07.06.2016

Uncategorized

Kind Coffee Stranger

I had a completely different post planned for today, however, after an experience I had this morning, I decided I wanted to write about something different. If you read my birthday post, you know that last month I attempted to meet 24 strangers. Though this was an uncomfortable experience and I was 2 people shy of my goal, I walked away from that experiment wanting to make more of an effort to be friendlier to people and pay more attention to things outside of the “bubble” I find myself in while going through my daily routine. To be honest, I have not been doing that. Today I had a little reminder of the impact of doing this and that is what I want to share in this post.

I have recently have decided to take “adulting” a little more seriously and become more strict with myself when making purchases. Today I went to Target with the very specific mission of exchanging a product and buying two items, a travel pack of tissues and a box of Clorox wipes. I spent 30 minutes in Target convinced that if you succeed in only walking out of Target with what you came for, then you deserve an award. Upon checking out, I had a less then desirable experience with the sales clerk whose rude attitude when I asked her to repeat herself made me wish I had gotten the words “OUT OF ORDER” tattooed on my right ear (which I do not hear out of). Feeling accomplished for leaving with only 2 items and annoyed by the short temper of the cashier, I decided I needed,deserved…wanted an ice coffee from Starbucks. I had a gift card so this was completely within my “adulting” budget.

The line went down as I stood in my own thoughts. What flavor shot do I want in my coffee? Why was that cashier so rude? Did I really even need these Clorox wipes I just bought? I look up and the line had dwindled to just me and the women in front of me. She ordered a hot chocolate with no whip cream and soy milk. This got my attention because I was confused as to who goes to Starbucks for hot chocolate and even more confused by who would do that in 86 degree whether. The boy asked her if she would like anything else and she says “Yes, I would like to pay for her order.” Now, as stated I do not hear well so I thought that I was hearing her wrong. When the barista repeated it, I was worried my eyes were going too because I didn’t see anyone with this woman. Then I realized she was talking about me.

Now, I’ve heard about people paying for the car behind them in the drive through and leaving their waitresses overly generous tips during the holiday time, but I never thought those things actually happened. I ordered my small vanilla coffee and asked the women if she was sure she wanted to pay for my drink. She said “Yes, absolutely. I enjoy seeing people smile.” She didn’t make small talk with me. Didn’t ask my name. Before I could thank her again, she had left.

A full day later I am still smiling from this stranger’s act of kindness. It was obvious I could afford to buy a cup of coffee. Starbucks is not an essentials purchase so if you are in line, you most likely can pay for whatever you plan to order. A simple offer to pay $2.45 (plus tax) for my beverage meant way more then the money it was saving me.
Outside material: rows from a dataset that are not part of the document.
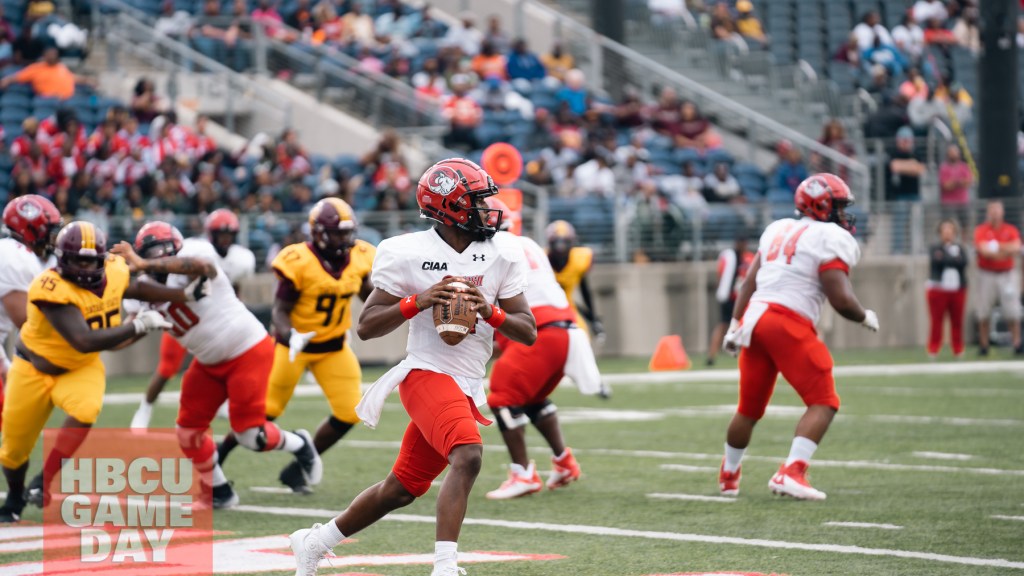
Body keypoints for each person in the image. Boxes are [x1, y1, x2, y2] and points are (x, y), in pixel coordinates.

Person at [288, 158, 536, 576]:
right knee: (469, 454)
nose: (487, 209)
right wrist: (416, 301)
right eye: (476, 202)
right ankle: (445, 567)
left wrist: (490, 313)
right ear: (449, 208)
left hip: (468, 382)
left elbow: (527, 331)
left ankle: (314, 542)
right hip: (424, 371)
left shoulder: (502, 252)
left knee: (400, 490)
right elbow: (366, 326)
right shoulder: (407, 252)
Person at [0, 221, 207, 522]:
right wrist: (136, 325)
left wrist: (185, 295)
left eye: (89, 259)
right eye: (76, 259)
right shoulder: (50, 287)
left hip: (79, 369)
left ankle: (45, 480)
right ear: (62, 259)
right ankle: (16, 497)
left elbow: (134, 287)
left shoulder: (115, 269)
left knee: (86, 409)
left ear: (101, 260)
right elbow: (82, 340)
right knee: (12, 451)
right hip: (32, 369)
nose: (84, 267)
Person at [114, 221, 321, 508]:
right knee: (187, 430)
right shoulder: (142, 291)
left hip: (247, 349)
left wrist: (145, 263)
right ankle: (219, 491)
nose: (158, 260)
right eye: (152, 254)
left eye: (163, 253)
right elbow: (127, 332)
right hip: (208, 361)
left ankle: (299, 443)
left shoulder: (196, 254)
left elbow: (203, 267)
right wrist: (105, 339)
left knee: (249, 435)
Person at [719, 173, 879, 501]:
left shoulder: (777, 228)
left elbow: (750, 281)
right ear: (822, 205)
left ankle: (729, 474)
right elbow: (840, 297)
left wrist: (735, 324)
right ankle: (791, 471)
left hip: (755, 320)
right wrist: (864, 316)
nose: (843, 214)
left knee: (748, 409)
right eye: (838, 206)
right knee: (824, 400)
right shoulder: (831, 237)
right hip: (786, 321)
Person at [217, 198, 374, 494]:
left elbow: (369, 295)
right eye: (338, 233)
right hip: (293, 349)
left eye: (347, 232)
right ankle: (217, 459)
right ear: (318, 232)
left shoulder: (360, 256)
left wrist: (396, 302)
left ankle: (299, 466)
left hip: (334, 348)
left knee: (351, 411)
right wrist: (289, 335)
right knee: (263, 415)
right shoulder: (298, 260)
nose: (345, 239)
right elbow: (280, 309)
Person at [483, 198, 600, 500]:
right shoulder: (530, 245)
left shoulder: (492, 250)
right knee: (532, 398)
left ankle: (522, 474)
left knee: (502, 394)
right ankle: (563, 462)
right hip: (565, 330)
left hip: (542, 332)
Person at [130, 209, 256, 429]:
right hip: (180, 320)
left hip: (209, 317)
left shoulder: (241, 259)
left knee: (225, 358)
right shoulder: (196, 250)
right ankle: (146, 407)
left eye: (229, 235)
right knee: (167, 368)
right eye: (221, 235)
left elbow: (232, 288)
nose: (225, 240)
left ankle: (223, 402)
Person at [0, 196, 61, 422]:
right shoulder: (15, 256)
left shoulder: (11, 252)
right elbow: (26, 322)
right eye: (48, 230)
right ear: (31, 228)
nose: (51, 238)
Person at [973, 200, 1022, 356]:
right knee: (983, 311)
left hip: (1007, 274)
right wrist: (1004, 250)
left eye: (997, 209)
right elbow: (984, 251)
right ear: (988, 212)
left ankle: (1017, 343)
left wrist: (997, 247)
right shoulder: (981, 230)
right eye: (991, 210)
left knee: (1012, 311)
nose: (994, 213)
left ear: (1002, 212)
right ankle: (984, 345)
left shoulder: (1010, 229)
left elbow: (1016, 247)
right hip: (986, 274)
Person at [548, 220, 604, 340]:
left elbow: (585, 290)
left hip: (568, 307)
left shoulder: (579, 260)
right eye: (557, 242)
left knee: (582, 335)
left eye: (564, 242)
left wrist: (593, 318)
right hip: (544, 308)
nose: (560, 248)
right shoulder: (541, 259)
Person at [707, 233, 755, 366]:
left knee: (736, 326)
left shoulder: (747, 258)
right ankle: (712, 355)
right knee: (724, 325)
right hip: (732, 298)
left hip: (738, 297)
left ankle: (737, 354)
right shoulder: (735, 257)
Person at [927, 220, 967, 359]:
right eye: (945, 230)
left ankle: (957, 348)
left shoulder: (960, 248)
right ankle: (933, 348)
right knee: (936, 321)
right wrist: (952, 258)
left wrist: (947, 258)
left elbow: (963, 262)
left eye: (950, 230)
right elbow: (937, 261)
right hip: (939, 289)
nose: (947, 233)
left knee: (957, 321)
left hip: (957, 289)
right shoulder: (935, 248)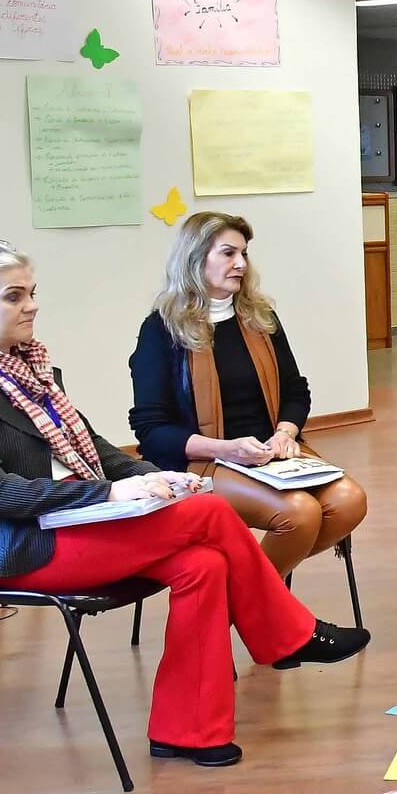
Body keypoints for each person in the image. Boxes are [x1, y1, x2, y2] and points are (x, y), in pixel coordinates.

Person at [0, 241, 368, 768]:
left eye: (32, 293)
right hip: (16, 546)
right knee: (211, 511)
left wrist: (152, 476)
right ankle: (287, 636)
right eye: (14, 296)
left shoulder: (29, 366)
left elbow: (95, 449)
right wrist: (106, 492)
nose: (32, 306)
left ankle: (189, 731)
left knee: (204, 563)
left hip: (74, 521)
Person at [129, 212, 368, 578]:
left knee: (350, 501)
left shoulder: (260, 317)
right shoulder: (161, 330)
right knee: (299, 513)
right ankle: (263, 602)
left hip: (270, 455)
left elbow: (295, 390)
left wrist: (285, 433)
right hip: (205, 462)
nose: (240, 263)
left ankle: (244, 596)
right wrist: (226, 449)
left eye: (244, 254)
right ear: (195, 258)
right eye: (228, 253)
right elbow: (152, 430)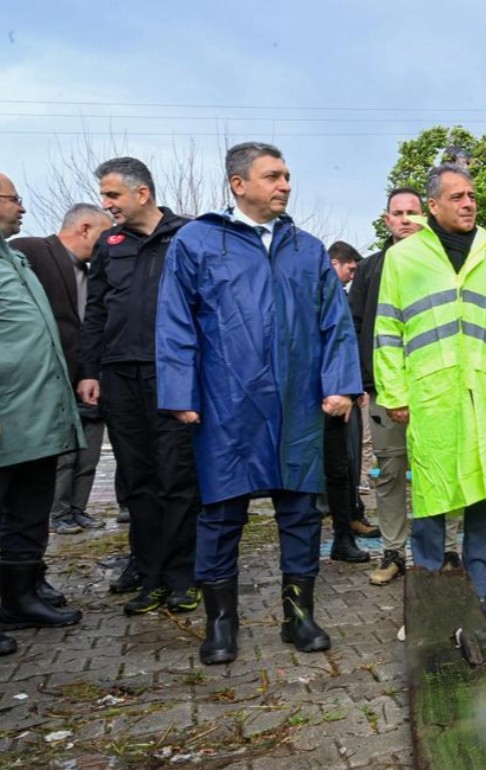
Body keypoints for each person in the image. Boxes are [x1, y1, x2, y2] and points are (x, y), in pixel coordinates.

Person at [156, 141, 361, 665]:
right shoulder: (197, 242)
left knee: (300, 510)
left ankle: (299, 616)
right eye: (273, 176)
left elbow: (335, 322)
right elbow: (175, 320)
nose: (285, 185)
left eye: (288, 175)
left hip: (297, 402)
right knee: (221, 512)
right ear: (238, 184)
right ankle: (221, 623)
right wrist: (180, 391)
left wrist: (339, 384)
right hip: (228, 404)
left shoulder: (306, 248)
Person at [373, 164, 486, 626]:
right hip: (430, 396)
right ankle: (430, 589)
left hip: (484, 394)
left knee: (483, 495)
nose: (468, 203)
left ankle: (481, 592)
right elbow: (387, 329)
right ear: (434, 206)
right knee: (431, 495)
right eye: (458, 196)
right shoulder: (404, 258)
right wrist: (394, 391)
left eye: (472, 196)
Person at [76, 157, 201, 615]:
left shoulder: (188, 236)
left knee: (178, 477)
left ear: (142, 193)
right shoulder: (109, 245)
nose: (106, 204)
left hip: (172, 376)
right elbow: (96, 312)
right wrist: (90, 370)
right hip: (119, 375)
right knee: (139, 480)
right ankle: (150, 576)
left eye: (112, 195)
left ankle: (184, 577)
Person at [350, 188, 460, 585]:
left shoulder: (445, 265)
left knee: (440, 469)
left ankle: (447, 549)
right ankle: (393, 550)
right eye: (398, 213)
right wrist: (366, 380)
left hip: (438, 389)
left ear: (426, 217)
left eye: (412, 212)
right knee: (391, 472)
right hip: (387, 390)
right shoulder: (370, 268)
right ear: (387, 220)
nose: (405, 219)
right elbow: (356, 325)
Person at [0, 173, 85, 656]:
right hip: (8, 414)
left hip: (36, 416)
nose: (23, 207)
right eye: (14, 199)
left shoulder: (16, 259)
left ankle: (20, 595)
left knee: (29, 511)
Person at [13, 204, 114, 536]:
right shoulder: (31, 252)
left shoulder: (96, 272)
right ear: (85, 229)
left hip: (89, 376)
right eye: (104, 234)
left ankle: (77, 508)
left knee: (89, 452)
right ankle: (57, 513)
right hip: (48, 377)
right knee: (62, 454)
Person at [322, 240, 372, 563]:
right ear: (334, 262)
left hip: (339, 397)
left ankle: (344, 534)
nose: (352, 275)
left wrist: (352, 387)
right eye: (350, 268)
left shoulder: (341, 297)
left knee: (341, 468)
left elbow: (347, 342)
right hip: (314, 397)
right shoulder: (313, 294)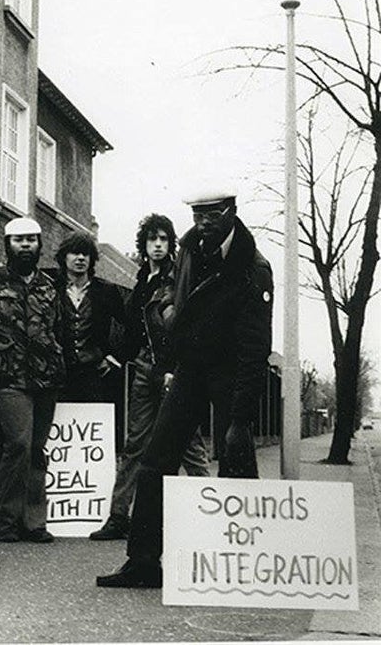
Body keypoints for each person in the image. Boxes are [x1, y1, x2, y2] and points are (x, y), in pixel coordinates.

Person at [96, 187, 274, 588]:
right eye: (196, 215)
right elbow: (174, 302)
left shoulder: (254, 267)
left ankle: (245, 567)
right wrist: (167, 351)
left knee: (236, 461)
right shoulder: (191, 250)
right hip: (191, 368)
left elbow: (255, 346)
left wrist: (242, 418)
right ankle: (142, 562)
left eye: (211, 215)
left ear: (231, 212)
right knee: (155, 460)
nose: (202, 223)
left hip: (230, 372)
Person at [89, 214, 208, 541]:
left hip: (173, 369)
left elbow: (183, 328)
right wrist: (117, 356)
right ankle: (118, 516)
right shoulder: (143, 280)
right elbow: (133, 330)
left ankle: (214, 513)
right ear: (144, 244)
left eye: (163, 240)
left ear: (171, 244)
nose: (157, 245)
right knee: (135, 443)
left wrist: (175, 368)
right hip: (144, 368)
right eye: (152, 240)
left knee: (188, 444)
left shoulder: (179, 278)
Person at [0, 217, 65, 544]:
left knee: (36, 448)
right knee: (17, 444)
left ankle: (34, 522)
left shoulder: (48, 285)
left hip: (45, 376)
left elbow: (55, 328)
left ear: (39, 244)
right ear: (8, 244)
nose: (26, 245)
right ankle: (4, 522)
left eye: (31, 239)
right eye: (19, 240)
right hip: (9, 375)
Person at [55, 231, 126, 403]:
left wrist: (114, 357)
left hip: (94, 375)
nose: (80, 258)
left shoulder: (106, 291)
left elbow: (129, 325)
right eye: (75, 252)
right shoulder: (52, 288)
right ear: (64, 257)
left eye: (85, 253)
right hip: (58, 374)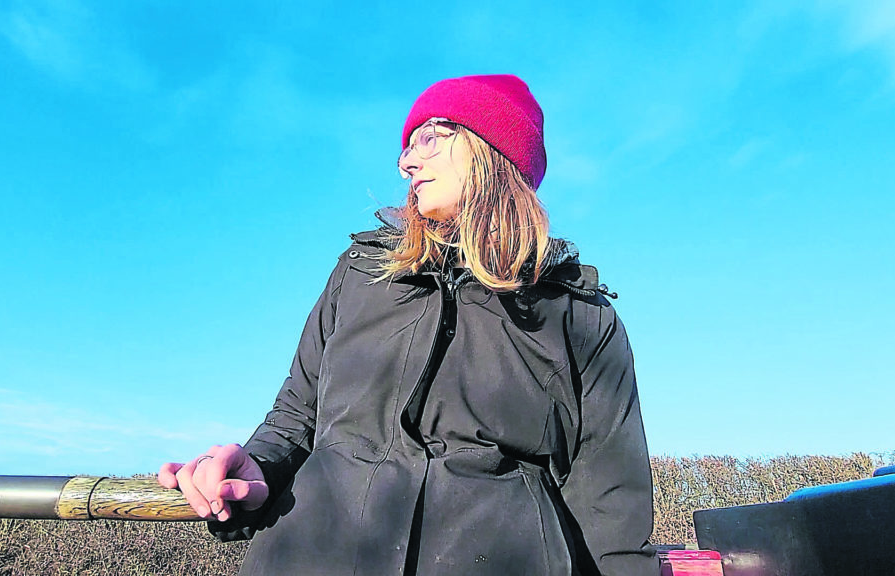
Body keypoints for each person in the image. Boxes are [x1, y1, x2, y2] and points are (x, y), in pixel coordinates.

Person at [159, 74, 658, 575]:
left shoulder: (580, 316)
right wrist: (257, 467)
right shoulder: (359, 273)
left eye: (429, 138)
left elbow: (611, 508)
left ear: (492, 145)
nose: (406, 162)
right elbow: (296, 416)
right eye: (406, 146)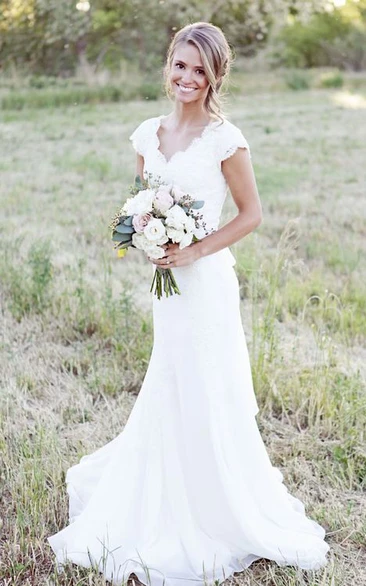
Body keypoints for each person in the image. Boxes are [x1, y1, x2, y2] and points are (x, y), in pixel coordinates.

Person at [48, 21, 329, 586]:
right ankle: (162, 490)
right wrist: (146, 237)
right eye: (181, 64)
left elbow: (251, 215)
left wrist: (194, 249)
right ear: (167, 64)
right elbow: (137, 202)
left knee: (206, 383)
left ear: (216, 75)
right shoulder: (147, 134)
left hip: (207, 287)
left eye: (201, 70)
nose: (188, 77)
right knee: (170, 379)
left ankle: (214, 507)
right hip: (167, 289)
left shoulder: (228, 139)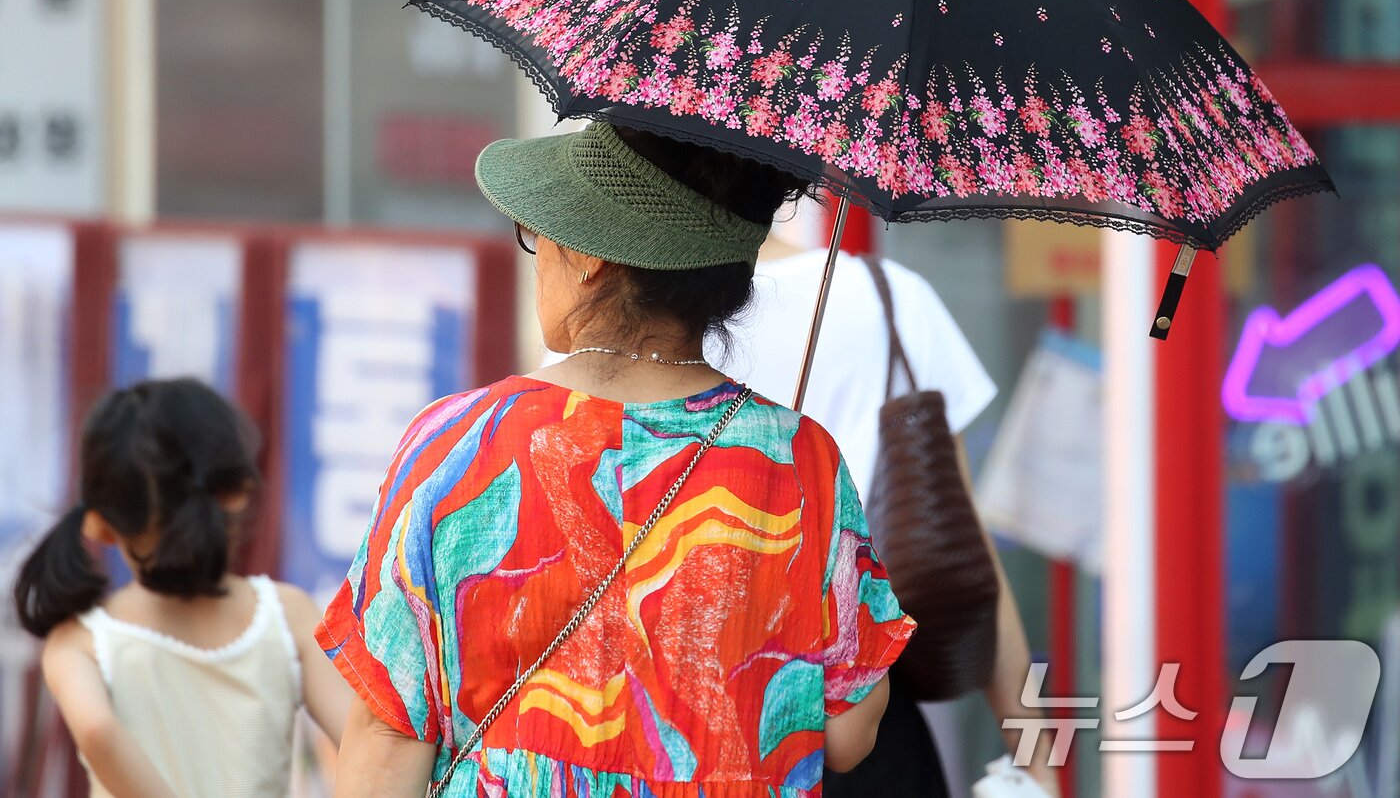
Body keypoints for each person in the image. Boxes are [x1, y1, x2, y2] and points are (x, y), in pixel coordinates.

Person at [317, 120, 916, 796]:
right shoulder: (800, 459)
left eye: (537, 232)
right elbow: (847, 734)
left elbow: (389, 730)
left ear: (594, 255)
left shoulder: (459, 444)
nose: (537, 250)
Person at [719, 233, 1061, 796]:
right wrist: (1035, 755)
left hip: (688, 730)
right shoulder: (890, 299)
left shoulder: (622, 321)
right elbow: (966, 550)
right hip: (874, 729)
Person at [12, 378, 350, 798]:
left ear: (98, 524)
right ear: (237, 494)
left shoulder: (79, 641)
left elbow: (97, 730)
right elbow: (363, 743)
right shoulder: (288, 613)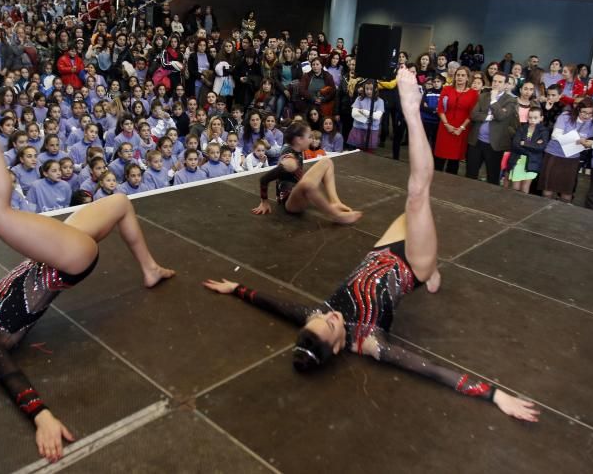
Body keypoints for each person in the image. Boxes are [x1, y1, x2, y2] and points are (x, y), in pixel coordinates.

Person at [204, 67, 539, 423]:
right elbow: (428, 369)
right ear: (337, 346)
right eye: (332, 324)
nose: (329, 315)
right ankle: (411, 113)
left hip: (382, 250)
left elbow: (273, 304)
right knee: (417, 193)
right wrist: (494, 395)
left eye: (321, 317)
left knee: (411, 211)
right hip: (411, 266)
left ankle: (433, 267)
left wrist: (235, 287)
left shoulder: (315, 320)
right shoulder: (369, 343)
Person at [0, 69, 174, 464]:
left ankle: (149, 268)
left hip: (50, 252)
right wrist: (42, 417)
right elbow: (12, 380)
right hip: (65, 263)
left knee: (121, 203)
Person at [252, 121, 361, 224]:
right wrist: (264, 201)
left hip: (298, 188)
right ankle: (336, 215)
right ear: (299, 140)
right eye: (309, 137)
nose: (311, 140)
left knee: (326, 162)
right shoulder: (289, 158)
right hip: (290, 202)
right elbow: (264, 179)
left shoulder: (296, 149)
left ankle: (335, 201)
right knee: (307, 184)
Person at [466, 72, 516, 185]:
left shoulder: (510, 100)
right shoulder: (483, 96)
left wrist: (493, 100)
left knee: (492, 177)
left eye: (500, 82)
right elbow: (473, 115)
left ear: (505, 85)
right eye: (494, 81)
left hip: (494, 145)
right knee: (470, 174)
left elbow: (500, 116)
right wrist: (489, 117)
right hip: (476, 141)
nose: (496, 84)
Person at [433, 67, 478, 174]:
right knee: (439, 158)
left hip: (460, 130)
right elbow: (440, 109)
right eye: (458, 75)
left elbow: (472, 114)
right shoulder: (446, 89)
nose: (460, 77)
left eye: (463, 75)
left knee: (454, 162)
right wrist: (446, 124)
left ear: (468, 78)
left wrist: (461, 128)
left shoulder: (473, 94)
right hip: (445, 127)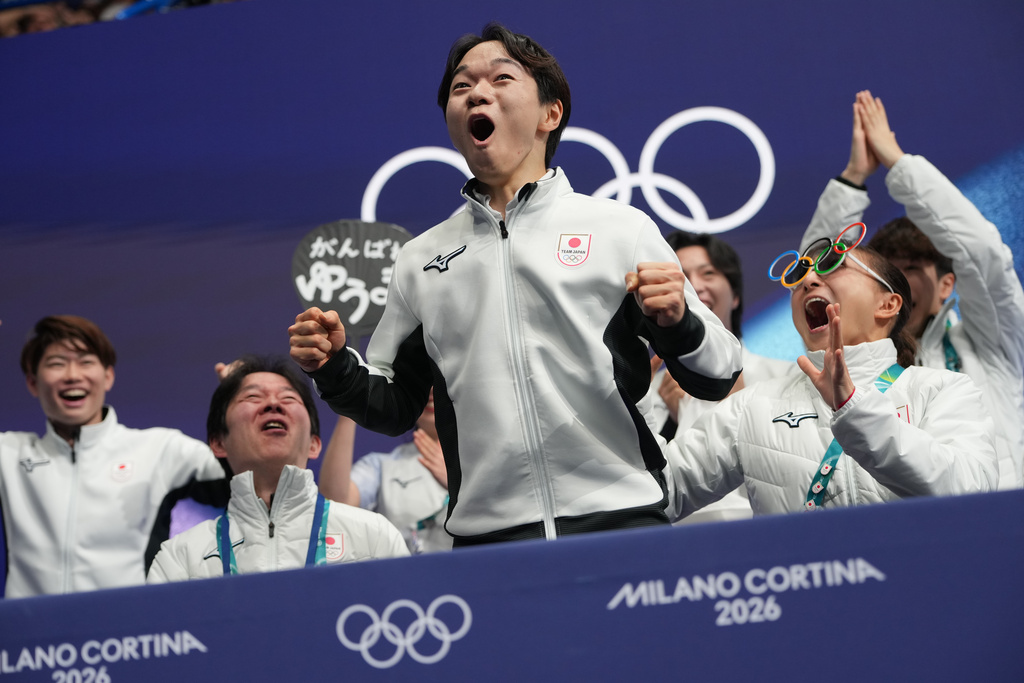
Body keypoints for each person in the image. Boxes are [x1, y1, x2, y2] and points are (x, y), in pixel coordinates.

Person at [289, 23, 742, 546]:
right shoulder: (420, 259)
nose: (478, 92)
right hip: (488, 540)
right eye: (462, 87)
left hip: (621, 518)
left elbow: (720, 373)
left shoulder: (621, 229)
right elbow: (393, 406)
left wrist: (679, 321)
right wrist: (336, 366)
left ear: (551, 114)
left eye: (501, 78)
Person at [662, 235, 998, 519]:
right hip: (805, 591)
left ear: (888, 304)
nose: (808, 280)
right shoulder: (753, 405)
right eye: (798, 275)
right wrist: (627, 405)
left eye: (832, 267)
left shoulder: (942, 389)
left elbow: (970, 492)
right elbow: (663, 490)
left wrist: (855, 409)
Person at [802, 90, 1024, 490]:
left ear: (946, 284)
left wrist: (897, 162)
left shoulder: (991, 343)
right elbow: (813, 277)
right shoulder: (851, 366)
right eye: (890, 274)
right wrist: (851, 179)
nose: (901, 285)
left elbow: (982, 254)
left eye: (912, 271)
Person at [0, 315, 230, 598]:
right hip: (31, 637)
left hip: (130, 634)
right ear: (33, 382)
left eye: (86, 362)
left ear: (108, 376)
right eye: (56, 363)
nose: (73, 374)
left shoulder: (161, 449)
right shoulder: (8, 455)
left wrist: (237, 405)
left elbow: (246, 485)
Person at [148, 356, 408, 582]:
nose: (273, 404)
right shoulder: (179, 559)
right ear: (218, 443)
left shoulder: (373, 537)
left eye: (288, 397)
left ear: (314, 445)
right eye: (252, 396)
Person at [650, 231, 796, 524]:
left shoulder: (786, 377)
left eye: (708, 273)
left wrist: (732, 409)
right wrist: (671, 423)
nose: (695, 286)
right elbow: (641, 487)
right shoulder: (649, 390)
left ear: (736, 296)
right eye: (682, 276)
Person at [319, 390, 451, 554]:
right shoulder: (382, 466)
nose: (431, 391)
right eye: (424, 381)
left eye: (437, 380)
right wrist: (349, 406)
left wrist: (457, 484)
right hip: (401, 575)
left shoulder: (482, 460)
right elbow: (336, 504)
The fact that a stranger looked at me and decided, even though she did not know me and probably will not cross paths with me again, to do something kind was refreshing. I think there is a misconception that only big actions make a difference and that to make someone’s world better you have to make a grandiose gesture. In a world where it is easy to feel connected to strangers via social media, its funny how much disconnect there is. Sometimes I feel that we are living for reaction. For a like. For a share. For a retweet. They become the currency we exchange with one another as if that is a validation for the live we are living (or choose to portray to the public). Who knows, maybe this woman went home and bragged to all her social media followers that she did a good deed for someone. Regardless, I am thankful to this stranger for the reminder the importance of kindness toward people we interact with by chance and confirming to me that our small actions matter.